The Cold War was in full stride and so was the rhetoric. According to the Soviet broadcasters, we in the USA were imperialist dogs, capitalism was a myth, and we were fighting an illegal war in Southeast Asia. At the time, my favorite television show was a sitcom about a WWII prisoner of war camp called “Hogan’s Heroes,” where allied POW’s outsmarted their German captors for a half hour every week. Those Radio Moscow broadcasts were so clumsy and over-the-top, they sounded as hapless and inept as the guards at the fictionalized Stalag Thirteen. Knowing what I do now of Soviet involvement in Vietnam and other proxy wars, it doesn’t seem as funny, but I was a kid discovering the world. Naivety is a privilege of youth.

That was, in many ways, the beginning of two life-long interests for me: amateur radio and politics, or more appropriately, news in general. Sadly, now that I am an adult and have much better equipment to listen on, many of those broadcasters, VOA, BBC and what is now called “Sputnik Radio” have downsized their radio broadcast operations and opted for cost-efficient digital streaming to all but the most remote and internet-restricted regions.

I still, nonetheless, enjoy news from diverse sources, which brings me to the genuine belly laugh it gave me this week. I was listening to Al Jazeera English, which is a news network owned by the State of Qatar and is usually a good way to find out what the Arab world is thinking about middle eastern affairs without the militant Islamic spin. Al Jazeera is a world-wide network that offers news stories from all regions, and on Tuesday, they ran a story about the president whose political rivals accused him of acting too slowly in response to COVID-19. Those critics also believed that he was too anxious to discontinue precautions. They alleged that he was more interested in the economy than in the health and welfare of his citizens and that he was particularly cruel and uncaring because the virus disproportionately affects minorities and the poor.

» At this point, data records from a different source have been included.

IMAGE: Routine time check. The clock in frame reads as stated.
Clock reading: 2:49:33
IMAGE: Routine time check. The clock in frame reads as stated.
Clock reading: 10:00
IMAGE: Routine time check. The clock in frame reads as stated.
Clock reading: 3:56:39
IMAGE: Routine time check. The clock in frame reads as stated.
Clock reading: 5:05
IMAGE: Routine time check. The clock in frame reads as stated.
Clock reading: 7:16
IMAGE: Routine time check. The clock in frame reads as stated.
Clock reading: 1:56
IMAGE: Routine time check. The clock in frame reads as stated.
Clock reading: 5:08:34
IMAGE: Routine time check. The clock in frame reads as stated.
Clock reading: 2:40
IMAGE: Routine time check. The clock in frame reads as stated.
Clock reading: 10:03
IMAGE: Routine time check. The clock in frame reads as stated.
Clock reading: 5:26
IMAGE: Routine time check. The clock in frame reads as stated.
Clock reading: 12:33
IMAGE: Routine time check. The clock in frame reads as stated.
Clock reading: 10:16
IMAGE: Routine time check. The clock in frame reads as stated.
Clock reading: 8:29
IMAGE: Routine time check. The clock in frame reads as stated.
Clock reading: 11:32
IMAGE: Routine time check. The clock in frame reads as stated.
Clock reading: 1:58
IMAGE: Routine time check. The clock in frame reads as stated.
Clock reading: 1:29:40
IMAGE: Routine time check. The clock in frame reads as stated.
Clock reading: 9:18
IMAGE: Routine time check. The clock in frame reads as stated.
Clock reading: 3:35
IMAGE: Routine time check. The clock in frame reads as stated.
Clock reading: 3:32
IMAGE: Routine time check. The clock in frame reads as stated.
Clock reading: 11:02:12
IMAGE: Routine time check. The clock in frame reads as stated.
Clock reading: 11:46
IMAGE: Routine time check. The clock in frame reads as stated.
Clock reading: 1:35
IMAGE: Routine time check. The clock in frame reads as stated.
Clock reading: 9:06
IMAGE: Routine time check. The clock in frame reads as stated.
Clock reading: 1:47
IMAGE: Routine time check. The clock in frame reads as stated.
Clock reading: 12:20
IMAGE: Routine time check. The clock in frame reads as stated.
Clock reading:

As familiar as that sounds to us, the president they were referencing was President Jair Bolsonaro of Brazil. Word-for-word, the narrative sounded exactly like our domestic partisan spat. The only difference was that a Brazilian Judge had ruled that Bolsonaro’s choosing to not wear a mask in public was a violation of his constitutional duties. The Judge then threatened to fine the President 2,000 Reals (about $400) for each day that he appears without a mask. I suppose Brazil has a 9th Circuit Court of Appeals just as we do.

That’s not the only time I have witnessed other countries playing out dramas remarkably similar to our own. The UK is in the process of gradually lifting coronavirus restrictions just as we are, and England is taking the lead, while Scotland, Wales and Northern Ireland are being more cautious and extending some restrictions. Were you aware that Boris Johnson held daily briefings just as our administration did? Of course, that’s when he wasn’t in the hospital with the virus himself.

According to the BBC, the tragic George Floyd incident has resulted in civil unrest throughout British cities and aroused a demonstration in London that was estimated at more than 20,000 citizens. Just as in US demonstrations, there has been commentary pointing out that in the midst of protest, social distancing was not observed and that a wave of illness might follow.

What we have not seen in other first-world countries is a situation like that in Seattle, where law enforcement ceded several blocks of the city to an angry mob, including their own police station. The exploits of CHOP (the Capitol Hill Organized Protest), formerly known as CHAZ (the Capitol Hill Autonomous Zone) are not entirely unique in the international community. Places like Somalia and Syria have organizations like CHAZ and CHOP, they just don’t have to reorder letterhead as often.

I understand that Seattle is a very different place from McCook, Nebraska, so I won’t pretend to know what local government officials were thinking when they let that happen. We obviously don’t want to have a Tiananmen Square massacre in any of our cities, but it’s a national embarrassment and trust me, the folks who don’t like us are reporting it as such. I don’t mind when we have the same problems as other western, first world countries, but when we begin to resemble failed states, we should all take notice.